Forget cameras and head tracking: FireFly will be the real legacy of the Amazon Fire Phone
Last night Amazon finally confirmed the worst kept secret in tech: That the company has built a phone. Running Android, the phone uniquely is surrounded by four front-facing cameras that track the movement of the head – which is unlike anything we’ve seen before. So could the Fire Phone change how we interact with our phones forever?
Umm, probably not. I think the real impact of the Amazon phone is going to be with FireFly. Here’s why.
Because Amazon has so far shipped a big fat zero Fire phones.
The big question is how well supported will “dynamic perspective” be? Though Amazon has opened it up to developers with an SDK, will Android developers think it worthwhile given the limited number of people who will currently gain a benefit? If you build a game with dynamic perspective as one of the key elements, it can only run on one device… so is never going to be the next Angry Birds.
Sadly for Amazon, what developers look for is compatibility and consistently. Unless you’re the biggest player, there is very little room for outsiders or their ideas, with developers instead choosing to play it safe and build products that will work on as many devices as possible.
It’s why the bulky controller-with-a-screen on Nintendo’s WiiU has lain dormant, used only for map or inventory screens as developers have instead wanted to make games that will work across WiiU, Xbox and Playstation consoles.
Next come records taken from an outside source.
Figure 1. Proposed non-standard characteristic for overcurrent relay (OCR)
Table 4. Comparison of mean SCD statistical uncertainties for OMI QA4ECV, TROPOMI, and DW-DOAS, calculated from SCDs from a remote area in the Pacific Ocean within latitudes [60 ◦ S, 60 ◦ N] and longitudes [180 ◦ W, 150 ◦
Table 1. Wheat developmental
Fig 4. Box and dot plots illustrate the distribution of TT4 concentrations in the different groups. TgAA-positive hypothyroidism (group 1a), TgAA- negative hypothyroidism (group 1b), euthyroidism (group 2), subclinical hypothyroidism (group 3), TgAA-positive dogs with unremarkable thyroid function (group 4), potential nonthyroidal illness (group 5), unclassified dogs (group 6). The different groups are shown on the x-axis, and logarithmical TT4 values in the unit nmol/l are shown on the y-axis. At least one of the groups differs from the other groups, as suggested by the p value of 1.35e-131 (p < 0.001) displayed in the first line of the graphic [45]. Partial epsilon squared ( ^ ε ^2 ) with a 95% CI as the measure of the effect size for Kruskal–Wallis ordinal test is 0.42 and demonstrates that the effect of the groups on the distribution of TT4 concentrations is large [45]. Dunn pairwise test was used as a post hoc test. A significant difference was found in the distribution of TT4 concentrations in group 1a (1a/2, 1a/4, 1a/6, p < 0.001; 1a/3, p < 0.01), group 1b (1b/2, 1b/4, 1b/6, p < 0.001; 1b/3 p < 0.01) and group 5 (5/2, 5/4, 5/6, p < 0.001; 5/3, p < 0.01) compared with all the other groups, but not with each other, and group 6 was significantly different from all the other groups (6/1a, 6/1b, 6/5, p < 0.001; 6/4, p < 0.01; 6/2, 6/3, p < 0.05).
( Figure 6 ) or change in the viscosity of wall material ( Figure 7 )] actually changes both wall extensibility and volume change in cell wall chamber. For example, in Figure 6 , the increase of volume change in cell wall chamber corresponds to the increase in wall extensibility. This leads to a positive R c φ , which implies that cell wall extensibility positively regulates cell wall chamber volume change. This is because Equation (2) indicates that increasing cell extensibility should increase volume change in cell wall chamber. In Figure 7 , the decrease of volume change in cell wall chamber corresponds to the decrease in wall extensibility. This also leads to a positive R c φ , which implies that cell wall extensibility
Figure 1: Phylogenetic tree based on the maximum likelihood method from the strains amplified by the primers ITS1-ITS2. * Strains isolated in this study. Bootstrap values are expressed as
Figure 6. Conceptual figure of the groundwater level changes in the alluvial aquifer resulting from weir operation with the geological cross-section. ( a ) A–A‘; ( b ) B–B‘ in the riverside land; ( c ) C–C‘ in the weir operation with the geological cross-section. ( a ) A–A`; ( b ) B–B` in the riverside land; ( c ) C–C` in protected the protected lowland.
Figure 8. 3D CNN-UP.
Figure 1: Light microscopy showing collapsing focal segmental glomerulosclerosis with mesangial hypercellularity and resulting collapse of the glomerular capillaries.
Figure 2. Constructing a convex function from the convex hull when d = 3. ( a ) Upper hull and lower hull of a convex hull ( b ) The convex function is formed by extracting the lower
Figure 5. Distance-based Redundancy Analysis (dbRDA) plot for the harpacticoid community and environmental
It’s why nothing has been done with Microsoft’s Kinect camera: why build games that require a peripheral that can’t be ported to the Playstation, or that (following recent announcements) not every player will have?
Another difficulty is the simple one of is it any good? Whilst we’ve no reason to doubt Amazon’s engineering expertise, the real test will be when actual human beings get their hands on the phone to try out in real world situations. This technology is untested – and as with all new technologies, it isn’t going to be great at first.
Finally, there’s the thing that nobody inside Amazon dared ask: What’s the point? Whilst Amazon CEO Jeff Bezos showed off some interesting use cases for the camera tracking in terms of making the user interface a bit swishier, there didn’t appear to be a “killer app” that made it essential. It appears to be a lot of battery and processing power for not much gain. This isn’t a moment like when cameras were first built into phones, or when Apple first decided to build a phone that did away with the keypad entirely and had a touchscreen.
If it were Apple or Google, or even Samsung unveiling the head-tracking cameras, I’d be slightly more confident of the technology bedding down. Presumably those companies are furiously researching ways to match it just in case, but it won’t be until they do that head tracking takes off.
I would instead argue that the major legacy from the Fire Phone will actually be FireFly mode. We’ve seen this sort of thing before, but never quite so fully realised. Essentially, in one button press you can point the camera at a wide range of things and it’ll then offer you (contextual) things related to them. For example, if you point the camera at a book, it’ll look it up on Amazon (of course) and offer you the chance to buy it on Kindle. If you point it at a painting in a gallery it will pull up information on the artist from Wikipedia, and if you point it at an email address on a business card it will read the address and let you add it to your contacts. It listens too – and can identify music and TV shows, and will then throw up IMDB information.
Whilst we’ve seen this stuff before with apps like Google Goggles, barcode scanners and Shazam, never before has such functionality been baked right into the operating system. Crucially too, Amazon has allowed apps to hook into the system in an intelligent way. So if you have MyFitnessPal installed and scan some food, it will tell you how many calories it has, and so on.
This instant-scanning and pseudo-augmented reality information could really change how phones work. Whilst again, it may not be Amazon that takes over the world with it, I’ve every expectation that in the next major Apple or Google keynote, they will show off a new, enhanced Siri/Google Now/etc that will match this functionality and allow third party apps to get in on the action too.
And this could completely change how we use our phones: instead of inputting so much information through the keyboard, we’ll be scanning more, because it will be giving us more information, and by using our apps, information that is more personalised and relevant to us too.